Page 34 of Taste

I couldn’t think. I couldn’t think of anything to say. His nervousness was driving me crazy.

“I need to come clean with something, which will explain…well, I hope it will. I want you to understand how I came to be…so angry with you.”

Scratch, scratch, scratch.

“Okay…” I wasn’t ready for this. I wasn’t ready to face whatever ugly truth he was going to throw in my face. We were both as bad as each other. We fucked our way through life leaving trails of destruction and splintered hearts behind. I knew he must have because I knew I had. Deep in my pathetic heart, I wasn’t a good person. I was everything that other people claimed I was behind my back. Self-obsessed, irresponsible, out of control and stupid. Always.

“Talk, Finley.”

My hands shook as I let my jacket drop to the floor, my body once again brewing with irrational fire. I toed my boots off, wincing in pain as my frozen toes landed on his sleek wooden floors.

“Can I sit?” I asked quietly, wondering how on earth we would make this right. How to melt this frosty wall between us, because we kept going from one extreme to the other. We’d had full-on intercourse less than an hour ago, and now here I was, terrified he would think he could touch me. I wasn’t sure I could handle him any closer than this right now, but my body was failing me. My legs buckled. Without waiting for his answer, I fell onto his sofa, then sat there, all stiff and awkward.

He moved painfully slowly, not daring to make any sudden moves as he next to me, leaving an acceptable space between us. Taking a deep sigh, he wrung his hands on his lap.

“Do you remember the first time you met Mabel?” he asked. I could hear in his voice the effort it took to sound composed.

“Night out in some dodgy drag bar in Soho. They worked the door. I was drunk.” I shuffled back and tucked my feet under me for warmth. I still couldn’t feel my toes, and I couldn’t stop shivering.

“Did you fuck them?”

“God, no. Mabel has never been… No. Not my type. Not interested. We’ve always been something else. They’re an amazing human being, and I adore the shit out of them, but no. We’ve never been intimate…more than…you know. What we are.”

“Co-dependent,” he said. “That’s the word they always say. But when you met, where did they live?”

“I don’t know!” I snapped, confused by this weird-ass conversation. “Flat somewhere south of the river? Why?”

“Who did Mabel live with?”

“Some egocentric violent bastard?” Here we were, both of us losing the tiny shred of control we had left.

“You fucking well know,” he growled, then his face fell into his hands, and his whole body shook.

“With their controlling dick of a husband who beat them up and threw them out? It was so long ago, how am I supposed to remember? There was a divorce? It was…God knows. Fifteen years ago or so?”
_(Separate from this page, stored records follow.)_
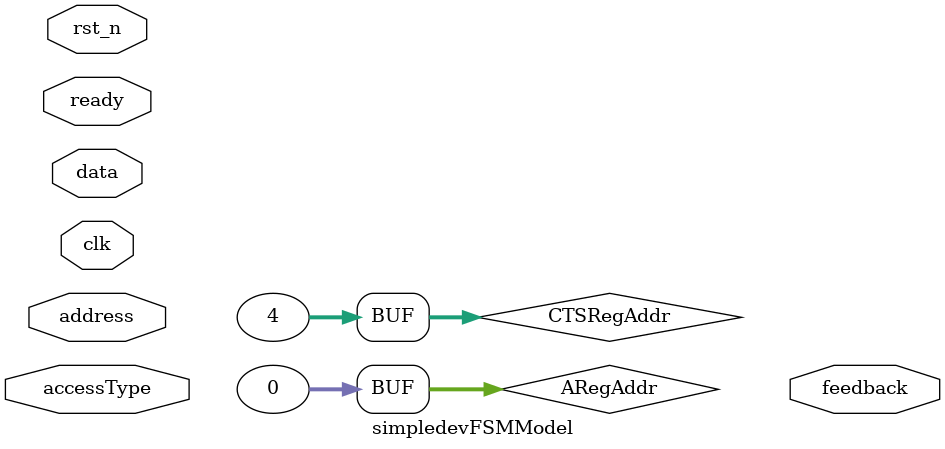
<source format=sv>
module simpledevFSMModel (
					input               clk, rst_n, accessType,
                    input [31:0]        address,
                    input [31:0]        data,
                    input               ready,
                    /*input [31:0]      dataIn,                                                                                                                                                                                  
                    input [2:0]         commandIn,                                                                                                                                                                               
                    output logic        busy,                                                                                                                                                                                    
                    output logic [31:0] dataOut,                                                                                                                                                                                 
                    output logic [7:0]  opermode,                                                                                                                                                                                
                    output logic [2:0]  status,*/
                    output logic [3:0]  feedback
);

	//assign p0 = WRITE%A.CHANNELENABLE.E_CHANNEL3;
	//assign p1 = (A.CHANNELENABLE.E_CHANNEL3 == 1);
	//assign p2 = WRITE%A.CHANNELENABLE.E_CHANNEL0;
	//assign p3 = (A.CHANNELENABLE.E_CHANNEL0 == 1);

	//Register: REGA
	logic [31:0] ARegAddr = 32'd0; 
	logic [31:0] AReg; 
	logic [31:0] ARegTmp;
	//Register: CHANNEL_TIME_SCALE
	logic [31:0] CTSRegAddr = 32'd4; 
	logic [31:0] CTSReg; 
	logic [31:0] CTSRegTmp;

	//State: Global_State, OrthoRegion: O1
	typedef enum                         logic [1:0] {
			SA, 
			SB
	} Global_State_O1_STATEFSM;
	Global_State_O1_STATEFSM Global_State_O1_states;
	

	always_ff @ (posedge clk or negedge rst_n)
     begin
        if (!rst_n)
          begin
		Global_State_O1_states <= SA;
          end
        else
		begin
        	if (fsmState == CHECKING)
               begin
			case(Global_State_O1_states)
			SA: begin
			if (ready && p0 && p1) begin
				Global_State_O1_states <= SB;
			end
			end
			SB: begin
			if (ready && p2 && p3) begin
				Global_State_O1_states <= SA;
			end
			end
			endcase //Global_StateO1states
               end   
        end
	end
endmodule


</source>
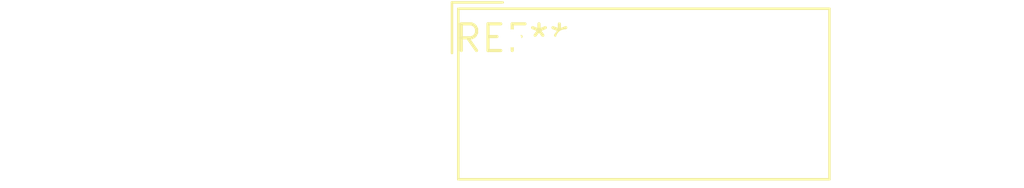
<source format=kicad_pcb>
(kicad_pcb (version 20240108) (generator pcbnew)

  (general
    (thickness 1.6)
  )

  (paper "A4")
  (layers
    (0 "F.Cu" signal)
    (31 "B.Cu" signal)
    (32 "B.Adhes" user "B.Adhesive")
    (33 "F.Adhes" user "F.Adhesive")
    (34 "B.Paste" user)
    (35 "F.Paste" user)
    (36 "B.SilkS" user "B.Silkscreen")
    (37 "F.SilkS" user "F.Silkscreen")
    (38 "B.Mask" user)
    (39 "F.Mask" user)
    (40 "Dwgs.User" user "User.Drawings")
    (41 "Cmts.User" user "User.Comments")
    (42 "Eco1.User" user "User.Eco1")
    (43 "Eco2.User" user "User.Eco2")
    (44 "Edge.Cuts" user)
    (45 "Margin" user)
    (46 "B.CrtYd" user "B.Courtyard")
    (47 "F.CrtYd" user "F.Courtyard")
    (48 "B.Fab" user)
    (49 "F.Fab" user)
    (50 "User.1" user)
    (51 "User.2" user)
    (52 "User.3" user)
    (53 "User.4" user)
    (54 "User.5" user)
    (55 "User.6" user)
    (56 "User.7" user)
    (57 "User.8" user)
    (58 "User.9" user)
  )

  (setup
    (pad_to_mask_clearance 0)
    (pcbplotparams
      (layerselection 0x00010fc_ffffffff)
      (plot_on_all_layers_selection 0x0000000_00000000)
      (disableapertmacros false)
      (usegerberextensions false)
      (usegerberattributes false)
      (usegerberadvancedattributes false)
      (creategerberjobfile false)
      (dashed_line_dash_ratio 12.000000)
      (dashed_line_gap_ratio 3.000000)
      (svgprecision 4)
      (plotframeref false)
      (viasonmask false)
      (mode 1)
      (useauxorigin false)
      (hpglpennumber 1)
      (hpglpenspeed 20)
      (hpglpendiameter 15.000000)
      (dxfpolygonmode false)
      (dxfimperialunits false)
      (dxfusepcbnewfont false)
      (psnegative false)
      (psa4output false)
      (plotreference false)
      (plotvalue false)
      (plotinvisibletext false)
      (sketchpadsonfab false)
      (subtractmaskfromsilk false)
      (outputformat 1)
      (mirror false)
      (drillshape 1)
      (scaleselection 1)
      (outputdirectory "")
    )
  )

  (net 0 "")

  (footprint "Molex_SPOX_5268-06A_1x06_P2.50mm_Horizontal" (layer "F.Cu") (at 0 0))

)

</source>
“You’re their best friend and you fucking don’t remember?”

“I don’t!” I was getting more and more annoyed with his irrational behaviour.
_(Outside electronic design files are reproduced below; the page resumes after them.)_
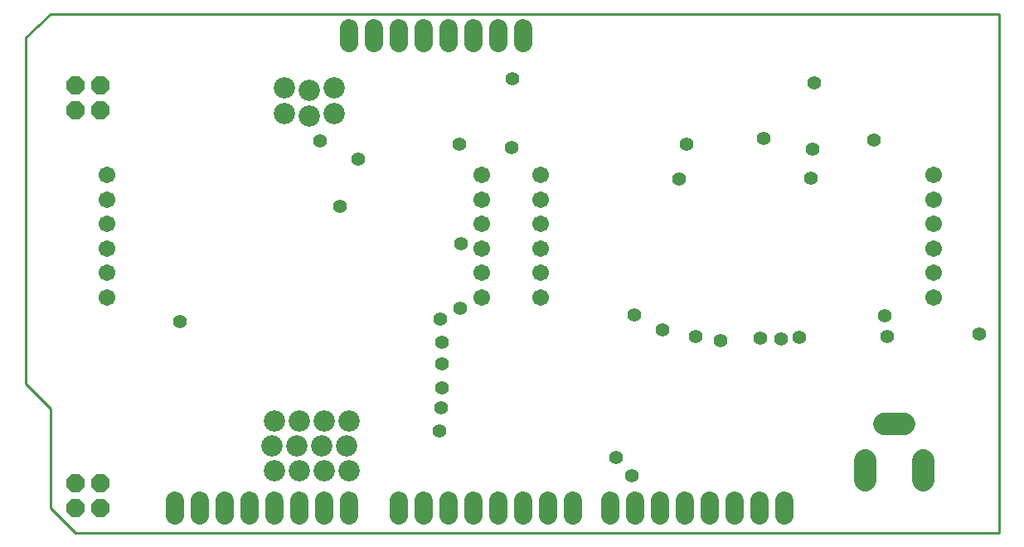
<source format=gbs>
G75*
%MOIN*%
%OFA0B0*%
%FSLAX25Y25*%
%IPPOS*%
%LPD*%
%AMOC8*
5,1,8,0,0,1.08239X$1,22.5*
%
%ADD10C,0.01000*%
%ADD11C,0.07200*%
%ADD12C,0.09074*%
%ADD13C,0.06743*%
%ADD14C,0.08600*%
%ADD15OC8,0.07200*%
%ADD16C,0.05562*%
D10*
X0023777Y0020657D02*
X0033777Y0010657D01*
X0404978Y0010657D01*
X0404978Y0219319D01*
X0023777Y0219319D01*
X0023748Y0219267D01*
X0013777Y0209968D01*
X0013777Y0070657D01*
X0023777Y0060657D01*
X0023777Y0020657D01*
D11*
X0073777Y0017657D02*
X0073777Y0023657D01*
X0083777Y0023657D02*
X0083777Y0017657D01*
X0093777Y0017657D02*
X0093777Y0023657D01*
X0103777Y0023657D02*
X0103777Y0017657D01*
X0113777Y0017657D02*
X0113777Y0023657D01*
X0123777Y0023657D02*
X0123777Y0017657D01*
X0133777Y0017657D02*
X0133777Y0023657D01*
X0143777Y0023657D02*
X0143777Y0017657D01*
X0163777Y0017657D02*
X0163777Y0023657D01*
X0173777Y0023657D02*
X0173777Y0017657D01*
X0183777Y0017657D02*
X0183777Y0023657D01*
X0193777Y0023657D02*
X0193777Y0017657D01*
X0203777Y0017657D02*
X0203777Y0023657D01*
X0213777Y0023657D02*
X0213777Y0017657D01*
X0223777Y0017657D02*
X0223777Y0023657D01*
X0233777Y0023657D02*
X0233777Y0017657D01*
X0248777Y0017657D02*
X0248777Y0023657D01*
X0258777Y0023657D02*
X0258777Y0017657D01*
X0268777Y0017657D02*
X0268777Y0023657D01*
X0278777Y0023657D02*
X0278777Y0017657D01*
X0288777Y0017657D02*
X0288777Y0023657D01*
X0298777Y0023657D02*
X0298777Y0017657D01*
X0308777Y0017657D02*
X0308777Y0023657D01*
X0318777Y0023657D02*
X0318777Y0017657D01*
X0213777Y0207657D02*
X0213777Y0213657D01*
X0203777Y0213657D02*
X0203777Y0207657D01*
X0193777Y0207657D02*
X0193777Y0213657D01*
X0183777Y0213657D02*
X0183777Y0207657D01*
X0173777Y0207657D02*
X0173777Y0213657D01*
X0163777Y0213657D02*
X0163777Y0207657D01*
X0153777Y0207657D02*
X0153777Y0213657D01*
X0143777Y0213657D02*
X0143777Y0207657D01*
D12*
X0358812Y0054519D02*
X0366686Y0054519D01*
X0374520Y0039834D02*
X0374520Y0031960D01*
X0350990Y0031980D02*
X0350990Y0039854D01*
D13*
X0378896Y0105258D03*
X0378896Y0115100D03*
X0378896Y0124943D03*
X0378896Y0134785D03*
X0378896Y0144628D03*
X0378896Y0154470D03*
X0220737Y0154470D03*
X0220737Y0144628D03*
X0220737Y0134785D03*
X0220737Y0124943D03*
X0220737Y0115100D03*
X0220737Y0105258D03*
X0197114Y0105258D03*
X0197114Y0115100D03*
X0197114Y0124943D03*
X0197114Y0134785D03*
X0197114Y0144628D03*
X0197114Y0154470D03*
X0046576Y0154470D03*
X0046576Y0144628D03*
X0046576Y0134785D03*
X0046576Y0124943D03*
X0046576Y0115100D03*
X0046576Y0105258D03*
D14*
X0113754Y0055457D03*
X0123754Y0055457D03*
X0133754Y0055457D03*
X0143754Y0055457D03*
X0142754Y0045457D03*
X0132754Y0045457D03*
X0122754Y0045457D03*
X0112754Y0045457D03*
X0113754Y0035457D03*
X0123754Y0035457D03*
X0133754Y0035457D03*
X0143754Y0035457D03*
X0127681Y0178378D03*
X0137681Y0179378D03*
X0137665Y0189415D03*
X0127665Y0188415D03*
X0117665Y0189415D03*
X0117681Y0179378D03*
D15*
X0043787Y0180654D03*
X0033787Y0180654D03*
X0033787Y0190654D03*
X0043787Y0190654D03*
X0043782Y0030656D03*
X0033782Y0030656D03*
X0033782Y0020656D03*
X0043782Y0020656D03*
D16*
X0075644Y0095726D03*
X0140110Y0141870D03*
X0147580Y0160792D03*
X0132015Y0168189D03*
X0188208Y0166901D03*
X0209278Y0165511D03*
X0209404Y0193364D03*
X0279498Y0166996D03*
X0276552Y0152826D03*
X0310536Y0169147D03*
X0330094Y0165037D03*
X0329345Y0153258D03*
X0354893Y0168701D03*
X0330674Y0191493D03*
X0188875Y0127004D03*
X0188494Y0101004D03*
X0180421Y0096616D03*
X0181252Y0087137D03*
X0181119Y0078601D03*
X0181050Y0068976D03*
X0180647Y0060904D03*
X0180244Y0051420D03*
X0193488Y0020946D03*
X0251080Y0040922D03*
X0257613Y0033416D03*
X0293121Y0087929D03*
X0282986Y0089574D03*
X0269744Y0092379D03*
X0258333Y0098107D03*
X0309053Y0089001D03*
X0317540Y0088476D03*
X0324676Y0089316D03*
X0360033Y0089482D03*
X0359270Y0097995D03*
X0397120Y0090742D03*
M02*

</source>
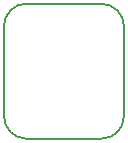
<source format=gbr>
G04 (created by PCBNEW (2013-07-07 BZR 4022)-stable) date 4/23/2014 9:18:28 PM*
%MOIN*%
G04 Gerber Fmt 3.4, Leading zero omitted, Abs format*
%FSLAX34Y34*%
G01*
G70*
G90*
G04 APERTURE LIST*
%ADD10C,0.00590551*%
G04 APERTURE END LIST*
G54D10*
X86900Y-40450D02*
X86900Y-37450D01*
X83650Y-41200D02*
X86150Y-41200D01*
X82900Y-37450D02*
X82900Y-40450D01*
X86150Y-36700D02*
X83650Y-36700D01*
X82900Y-40450D02*
G75*
G03X83650Y-41200I750J0D01*
G74*
G01*
X86150Y-41200D02*
G75*
G03X86900Y-40450I0J750D01*
G74*
G01*
X83650Y-36700D02*
G75*
G03X82900Y-37450I0J-750D01*
G74*
G01*
X86900Y-37450D02*
G75*
G03X86150Y-36700I-750J0D01*
G74*
G01*
M02*

</source>
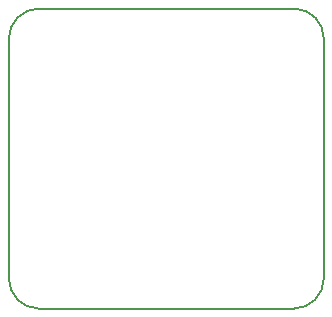
<source format=gbr>
%TF.GenerationSoftware,KiCad,Pcbnew,8.0.3-8.0.3-0~ubuntu22.04.1*%
%TF.CreationDate,2024-07-13T12:54:05+02:00*%
%TF.ProjectId,nixie_breadboard,6e697869-655f-4627-9265-6164626f6172,rev?*%
%TF.SameCoordinates,Original*%
%TF.FileFunction,Profile,NP*%
%FSLAX46Y46*%
G04 Gerber Fmt 4.6, Leading zero omitted, Abs format (unit mm)*
G04 Created by KiCad (PCBNEW 8.0.3-8.0.3-0~ubuntu22.04.1) date 2024-07-13 12:54:05*
%MOMM*%
%LPD*%
G01*
G04 APERTURE LIST*
%TA.AperFunction,Profile*%
%ADD10C,0.150000*%
%TD*%
G04 APERTURE END LIST*
D10*
X146685000Y-123190000D02*
G75*
G02*
X149101173Y-125730000I-127000J-2540000D01*
G01*
X124968000Y-123190000D02*
X146685000Y-123190000D01*
X149098000Y-146050000D02*
G75*
G02*
X146558000Y-148590000I-2540000J0D01*
G01*
X146558000Y-148590000D02*
X124968000Y-148590000D01*
X122428000Y-125730000D02*
G75*
G02*
X124968000Y-123190000I2540000J0D01*
G01*
X122428000Y-125730000D02*
X122428000Y-146050000D01*
X124968000Y-148590000D02*
G75*
G02*
X122428000Y-146050000I0J2540000D01*
G01*
X149098000Y-125730000D02*
X149098000Y-146050000D01*
M02*

</source>
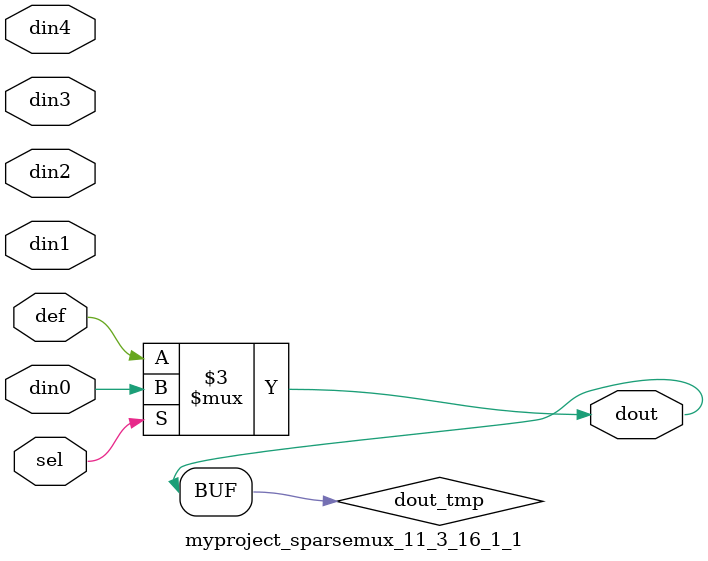
<source format=v>
`timescale 1ns / 1ps

module myproject_sparsemux_11_3_16_1_1 (din0,din1,din2,din3,din4,def,sel,dout);

parameter din0_WIDTH = 1;

parameter din1_WIDTH = 1;

parameter din2_WIDTH = 1;

parameter din3_WIDTH = 1;

parameter din4_WIDTH = 1;

parameter def_WIDTH = 1;
parameter sel_WIDTH = 1;
parameter dout_WIDTH = 1;

parameter [sel_WIDTH-1:0] CASE0 = 1;

parameter [sel_WIDTH-1:0] CASE1 = 1;

parameter [sel_WIDTH-1:0] CASE2 = 1;

parameter [sel_WIDTH-1:0] CASE3 = 1;

parameter [sel_WIDTH-1:0] CASE4 = 1;

parameter ID = 1;
parameter NUM_STAGE = 1;



input [din0_WIDTH-1:0] din0;

input [din1_WIDTH-1:0] din1;

input [din2_WIDTH-1:0] din2;

input [din3_WIDTH-1:0] din3;

input [din4_WIDTH-1:0] din4;

input [def_WIDTH-1:0] def;
input [sel_WIDTH-1:0] sel;

output [dout_WIDTH-1:0] dout;



reg [dout_WIDTH-1:0] dout_tmp;


always @ (*) begin
(* parallel_case *) case (sel)
    
    CASE0 : dout_tmp = din0;
    
    CASE1 : dout_tmp = din1;
    
    CASE2 : dout_tmp = din2;
    
    CASE3 : dout_tmp = din3;
    
    CASE4 : dout_tmp = din4;
    
    default : dout_tmp = def;
endcase
end


assign dout = dout_tmp;



endmodule

</source>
“They lived with me,” he said into his hands, which he couldn’t seem to keep still, and he was breathing heavily, leaning forward on his knees. “We’d been living together for two years. They were married to me, Mark. Then you walked in and put some insane ideas into their head, and they left me. They left me because of you. Because you convinced them I wasn’t good enough for them, that I was holding them back and that you were the answer to all their troubles and could magically make them happy. You supported their every whim and they adored you. They still do. They are so in love with you they can’t see what’s right in front of them.”
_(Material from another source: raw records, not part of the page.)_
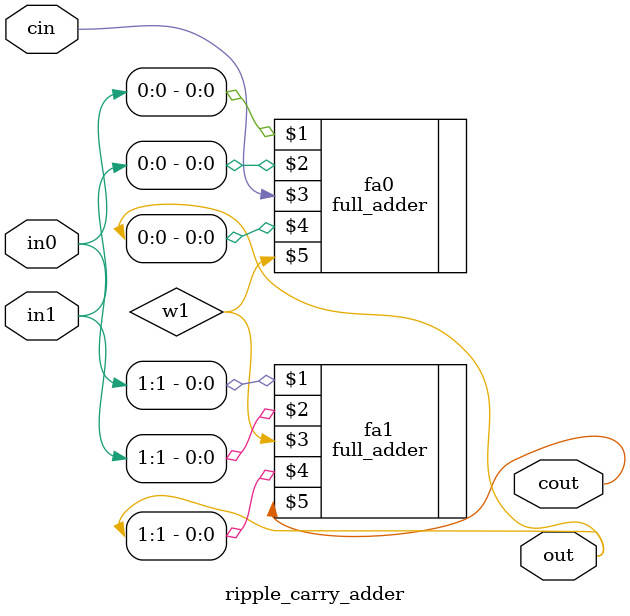
<source format=v>
`timescale 1ns / 1ps
module ripple_carry_adder(
    input cin,
    input [1:0] in0,
    input [1:0] in1,
    output [1:0] out,
    output cout
    );
	 
	 wire w1;
	 full_adder fa0(in0[0], in1[0], cin, out[0], w1);
	 full_adder fa1(in0[1], in1[1], w1, out[1], cout);

endmodule

</source>
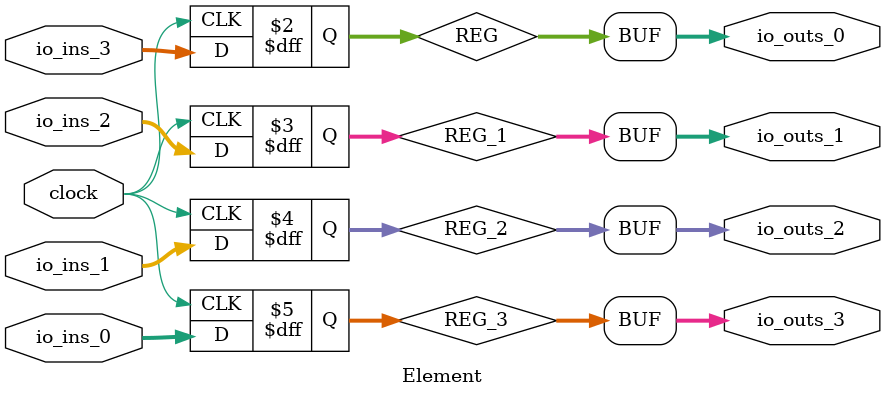
<source format=v>
module Element(
  input        clock,
  input  [7:0] io_ins_0,
  input  [7:0] io_ins_1,
  input  [7:0] io_ins_2,
  input  [7:0] io_ins_3,
  output [7:0] io_outs_0,
  output [7:0] io_outs_1,
  output [7:0] io_outs_2,
  output [7:0] io_outs_3
);
`ifdef RANDOMIZE_REG_INIT
  reg [31:0] _RAND_0;
  reg [31:0] _RAND_1;
  reg [31:0] _RAND_2;
  reg [31:0] _RAND_3;
`endif // RANDOMIZE_REG_INIT
  reg [7:0] REG; // @[MockArray.scala 40:42]
  reg [7:0] REG_1; // @[MockArray.scala 40:42]
  reg [7:0] REG_2; // @[MockArray.scala 40:42]
  reg [7:0] REG_3; // @[MockArray.scala 40:42]
  assign io_outs_0 = REG; // @[MockArray.scala 40:13]
  assign io_outs_1 = REG_1; // @[MockArray.scala 40:13]
  assign io_outs_2 = REG_2; // @[MockArray.scala 40:13]
  assign io_outs_3 = REG_3; // @[MockArray.scala 40:13]
  always @(posedge clock) begin
    REG <= io_ins_3; // @[MockArray.scala 40:42]
    REG_1 <= io_ins_2; // @[MockArray.scala 40:42]
    REG_2 <= io_ins_1; // @[MockArray.scala 40:42]
    REG_3 <= io_ins_0; // @[MockArray.scala 40:42]
  end
// Register and memory initialization
`ifdef RANDOMIZE_GARBAGE_ASSIGN
`define RANDOMIZE
`endif
`ifdef RANDOMIZE_INVALID_ASSIGN
`define RANDOMIZE
`endif
`ifdef RANDOMIZE_REG_INIT
`define RANDOMIZE
`endif
`ifdef RANDOMIZE_MEM_INIT
`define RANDOMIZE
`endif
`ifndef RANDOM
`define RANDOM $random
`endif
`ifdef RANDOMIZE_MEM_INIT
  integer initvar;
`endif
`ifndef SYNTHESIS
`ifdef FIRRTL_BEFORE_INITIAL
`FIRRTL_BEFORE_INITIAL
`endif
initial begin
  `ifdef RANDOMIZE
    `ifdef INIT_RANDOM
      `INIT_RANDOM
    `endif
    `ifndef VERILATOR
      `ifdef RANDOMIZE_DELAY
        #`RANDOMIZE_DELAY begin end
      `else
        #0.002 begin end
      `endif
    `endif
`ifdef RANDOMIZE_REG_INIT
  _RAND_0 = {1{`RANDOM}};
  REG = _RAND_0[7:0];
  _RAND_1 = {1{`RANDOM}};
  REG_1 = _RAND_1[7:0];
  _RAND_2 = {1{`RANDOM}};
  REG_2 = _RAND_2[7:0];
  _RAND_3 = {1{`RANDOM}};
  REG_3 = _RAND_3[7:0];
`endif // RANDOMIZE_REG_INIT
  `endif // RANDOMIZE
end // initial
`ifdef FIRRTL_AFTER_INITIAL
`FIRRTL_AFTER_INITIAL
`endif
`endif // SYNTHESIS
endmodule

</source>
“I only knew what Mabel told me,” I said, not knowing how to process any of what he’d said. “I never met their husband.”

“And all these years later, the two of you waltz into my place of work, with all that shitty song and dance and expect me to just sit there and fucking take it? I loved him, Mark.”

“They,” I corrected. “Their pronouns arethey.”

“They were Matty back then. My Matty, and he fucking left me. For you. Have you any idea what that does to a person?”

He was shouting now, and he was frightening me. Not only did he have a temper on him, but somehow he had once again swung from love to hate. And I didn’t blame him, not one bit.

“I know Mabel is in love with me,” I said. “I’m not bloody blind. I’ve spent the last God knows how many years pushing them onto other people. I’ve told them, I know I’m not perfect, but I haven’t led them on. I haven’t made promises or…fuck. I don’t know. Have I?”

He was still breathing too fast, clutching at his hair, his shoulders hunched over. I wanted to reach out and stroke his back. I wanted to apologise for the monumental hurt I never realised I’d contributed to. Lies again. I knew. I didn’t remember all the details, but I knew I’d pushed because that kid I’d met all those years ago had been such a brilliant human being, and they’d been unhappy and confused and bloody terrified of their own shadow. I’d always seen Mabel as my greatest achievement, the one person to whom I could say I’d been a good friend, a decent human being. Now I wasn’t sure of anything at all.

“Why the fuck didn’t you tell me before now, Finn? What the hell is wrong with you?”

“You should ask your best friend that. It wasn’t my story to tell. Not my place. They should’ve told you, and I have no fucking clue why they didn’t.”